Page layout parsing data
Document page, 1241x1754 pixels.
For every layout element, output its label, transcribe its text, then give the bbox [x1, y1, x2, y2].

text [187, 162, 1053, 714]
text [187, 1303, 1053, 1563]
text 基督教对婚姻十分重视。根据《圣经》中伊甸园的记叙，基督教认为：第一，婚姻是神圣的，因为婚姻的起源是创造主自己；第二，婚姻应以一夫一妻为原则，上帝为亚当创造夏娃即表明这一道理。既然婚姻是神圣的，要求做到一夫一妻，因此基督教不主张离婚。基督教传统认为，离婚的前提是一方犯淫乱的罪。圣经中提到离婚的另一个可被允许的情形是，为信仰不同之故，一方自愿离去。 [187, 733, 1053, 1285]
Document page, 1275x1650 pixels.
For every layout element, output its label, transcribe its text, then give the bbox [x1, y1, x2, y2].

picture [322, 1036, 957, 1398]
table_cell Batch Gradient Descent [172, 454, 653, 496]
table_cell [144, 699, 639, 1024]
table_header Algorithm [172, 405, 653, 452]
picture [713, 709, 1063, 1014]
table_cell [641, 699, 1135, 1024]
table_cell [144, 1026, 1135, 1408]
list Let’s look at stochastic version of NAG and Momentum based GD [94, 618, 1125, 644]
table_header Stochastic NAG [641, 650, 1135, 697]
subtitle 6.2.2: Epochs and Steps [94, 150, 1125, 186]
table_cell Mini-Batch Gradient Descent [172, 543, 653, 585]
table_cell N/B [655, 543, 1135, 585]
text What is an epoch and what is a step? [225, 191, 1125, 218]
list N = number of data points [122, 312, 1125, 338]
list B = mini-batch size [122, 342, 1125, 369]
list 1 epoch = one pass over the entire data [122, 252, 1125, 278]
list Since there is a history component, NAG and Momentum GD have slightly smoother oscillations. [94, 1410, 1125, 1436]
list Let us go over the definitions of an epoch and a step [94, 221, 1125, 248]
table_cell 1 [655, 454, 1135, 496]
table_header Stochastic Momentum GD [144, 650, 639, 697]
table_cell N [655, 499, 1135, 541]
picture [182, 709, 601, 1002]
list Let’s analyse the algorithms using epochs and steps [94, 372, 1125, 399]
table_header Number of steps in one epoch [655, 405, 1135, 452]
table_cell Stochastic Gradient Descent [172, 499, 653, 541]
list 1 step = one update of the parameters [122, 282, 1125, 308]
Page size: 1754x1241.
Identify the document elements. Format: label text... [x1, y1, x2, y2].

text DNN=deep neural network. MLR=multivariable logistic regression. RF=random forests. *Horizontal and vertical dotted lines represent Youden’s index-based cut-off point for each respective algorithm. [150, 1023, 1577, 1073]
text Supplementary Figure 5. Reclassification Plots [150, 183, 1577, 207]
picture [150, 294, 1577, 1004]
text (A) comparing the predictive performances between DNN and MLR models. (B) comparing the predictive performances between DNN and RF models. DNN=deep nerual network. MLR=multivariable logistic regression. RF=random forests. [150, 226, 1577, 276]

Required action: Can you write out the lines above, from the first one through the one containing "Document page, 1275x1650 pixels.", exactly as they appear and nothing more?

Result of the exercise:
Document page, 1241x1754 pixels.
For every layout element, output its label, transcribe its text, then give the bbox [x1, y1, x2, y2].

text [187, 162, 1053, 714]
text [187, 1303, 1053, 1563]
text 基督教对婚姻十分重视。根据《圣经》中伊甸园的记叙，基督教认为：第一，婚姻是神圣的，因为婚姻的起源是创造主自己；第二，婚姻应以一夫一妻为原则，上帝为亚当创造夏娃即表明这一道理。既然婚姻是神圣的，要求做到一夫一妻，因此基督教不主张离婚。基督教传统认为，离婚的前提是一方犯淫乱的罪。圣经中提到离婚的另一个可被允许的情形是，为信仰不同之故，一方自愿离去。 [187, 733, 1053, 1285]
Document page, 1275x1650 pixels.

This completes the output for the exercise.